Мылся, между прочим, один молодой человек, а тут же, неподалеку, и господин квартальный парился. Ну, в бане, знаете, должностей-то этих не различишь, только молодой-то человек — горячей воды, что ли, недостало — и не воздержись! Так да и перетак; что́, мол, это за государство такое, в котором даже вымыться порядком нельзя! Словом сказать, такую пропаганду пустил, что небу стало жарко! И что же! только что он это самое слово вымолвил, смотрит, ан господин квартальный уж и мундиром оброс! В полном парате, как есть, при шпаге и шляпе: извольте, говорит, милостивый государь, повторить! Так ка́к бы вы думали! года с четыре после этого молодой-то человек по судам колотился, все чистоту свою доказывал.
— Фу-ты!
— Оттого-то я и говорю: не всякому знакомству радоваться надлежит. Особливо нынче. Прежде, когда внутренней политикой таперы заведовали, безопаснее было. Потому тапер — ему что! Ежели ему теперича бутылку пива поставить — он и забыл! А ежели и не забыл, так даже того лучше: сам по душе в разговор вступит. Правду, мол, вы, господин, говорите! и то у нас нехорошо, и другое неладно… словом сказать, скверно! да с начальством-то состязаться нам не приходится! Почему не приходится? — а потому, сударь, что начальство средства имеет, и ежели, например… Ну, словом сказать, тихо да смирно — смотришь, ан он и смягчился! Был заблуждающий, а выпил бутылку-другую — и сам в лоно истинных чувств поступил. И всем приятно: и ему приятно, и начальству, и мне, таперу, хорошо.
— Да ведь и мы, братец, его, Кшепшицюльского-то, который уж месяц поим-кормим, да и в табельку малую толику… Должен же он это понимать!
Но Очищенный только скептически покачал головой в ответ.
— Нет у него в сердце признательности, — сказал он, — нет, нет и нет! И самый лучший, относительно его, образ действий — это с лестницы его спустить.

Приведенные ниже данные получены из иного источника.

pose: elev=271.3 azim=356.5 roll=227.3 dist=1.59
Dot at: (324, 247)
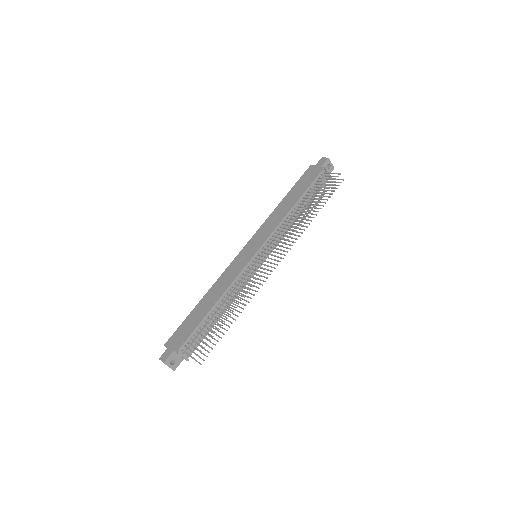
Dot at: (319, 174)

— А за это, ты думаешь, похвалят?
— Ежели протекцию имеете — ничего. С протекцией, я вам доложу, в 1836 году, один молодой человек в женскую купальню вплыл — и тут сошло с рук! Только извиняться на другой день к дамам ездил.
Так мы и порешили: при первом удобном случае спустить Кшепшицюльского с лестницы и потом извиниться перед ним. Затем Очищенный продолжал:
«Быть может, я навсегда остался бы исключительно тапером, если б судьба не готовила мне новых испытаний. Объявили волю книгопечатанию. Потребовались вольнонаемные редакторы, а между прочим и содержатель того увеселительного заведения, в котором я имел постоянные вечерние занятия, задумал основать о́рган для защиты интересов любострастия. Узнавши, что я получил классическое воспитание, он, натурально, обратился ко мне. И, к сожалению, я не только принял его предложение, но и связал себя контрактом.
Но этим мои злоключения не ограничились. Вскоре после того на меня обратила внимание Матрена Ивановна. Я знал ее очень давно — она в свое время была соперницей Дарьи Семеновны по педагогической части — знал за женщину почтенную, удалившуюся от дел с хорошим капиталом и с твердым намерением открыть гласную кассу ссуд. И вдруг, эта самая женщина начинает заговаривать… скажите, кто же своему благополучию не рад!
И вот сижу я однажды в «Эльдорадо», в сторонке, пью пиво, а между прочим и материал для предбудущего нумера газеты сбираю — смотрю, присаживается она ко мне. Так и так, говорит, гласную кассу ссуд открыть желаю — одобрите вы меня? — Коли капитал, говорю, имеете, так с богом! — Капитал, говорит, я имею, только вот у мировых придется разговор вести, а я, как женщина, ничего чередом рассказать не могу! — Так для этого вам, сударыня, необходимо мужчину иметь! — Да, говорит, мужчину!